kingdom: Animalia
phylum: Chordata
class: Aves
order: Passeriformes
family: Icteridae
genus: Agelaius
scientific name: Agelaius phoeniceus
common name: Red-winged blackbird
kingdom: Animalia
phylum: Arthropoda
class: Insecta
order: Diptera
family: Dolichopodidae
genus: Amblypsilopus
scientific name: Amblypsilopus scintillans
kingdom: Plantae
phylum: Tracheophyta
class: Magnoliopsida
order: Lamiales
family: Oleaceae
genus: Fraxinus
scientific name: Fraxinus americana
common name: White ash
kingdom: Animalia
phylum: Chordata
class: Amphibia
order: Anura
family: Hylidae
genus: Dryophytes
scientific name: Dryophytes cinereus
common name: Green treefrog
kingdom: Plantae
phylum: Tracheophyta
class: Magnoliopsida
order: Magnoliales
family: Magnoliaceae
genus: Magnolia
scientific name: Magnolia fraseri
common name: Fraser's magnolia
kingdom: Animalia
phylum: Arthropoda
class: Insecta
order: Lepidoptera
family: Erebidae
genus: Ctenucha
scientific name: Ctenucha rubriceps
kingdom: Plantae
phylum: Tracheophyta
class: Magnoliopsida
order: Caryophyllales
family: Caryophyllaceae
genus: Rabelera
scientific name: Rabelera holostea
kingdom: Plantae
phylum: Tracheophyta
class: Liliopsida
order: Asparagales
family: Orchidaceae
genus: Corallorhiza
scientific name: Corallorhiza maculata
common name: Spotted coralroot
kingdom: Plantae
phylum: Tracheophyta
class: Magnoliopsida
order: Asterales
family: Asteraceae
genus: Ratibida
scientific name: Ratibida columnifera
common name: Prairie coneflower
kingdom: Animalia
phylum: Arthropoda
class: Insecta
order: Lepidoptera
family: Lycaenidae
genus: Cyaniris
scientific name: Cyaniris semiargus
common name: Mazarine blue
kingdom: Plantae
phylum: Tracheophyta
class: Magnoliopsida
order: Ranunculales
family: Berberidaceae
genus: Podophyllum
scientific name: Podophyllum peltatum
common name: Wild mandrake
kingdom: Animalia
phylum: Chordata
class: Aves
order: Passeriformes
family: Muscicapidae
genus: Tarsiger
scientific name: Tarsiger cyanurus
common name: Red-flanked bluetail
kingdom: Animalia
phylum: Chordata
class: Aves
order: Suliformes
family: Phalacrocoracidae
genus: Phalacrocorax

——————

-- WHAT YOU NEED TO DO --
Recast the data as a JSON list of strings, starting at the first line and ending at the line that contains "family: Dolichopodidae", both lines included. Give one string per line and leave out any blank lines.

-- IN RESPONSE --
[
  "kingdom: Animalia",
  "phylum: Chordata",
  "class: Aves",
  "order: Passeriformes",
  "family: Icteridae",
  "genus: Agelaius",
  "scientific name: Agelaius phoeniceus",
  "common name: Red-winged blackbird",
  "kingdom: Animalia",
  "phylum: Arthropoda",
  "class: Insecta",
  "order: Diptera",
  "family: Dolichopodidae"
]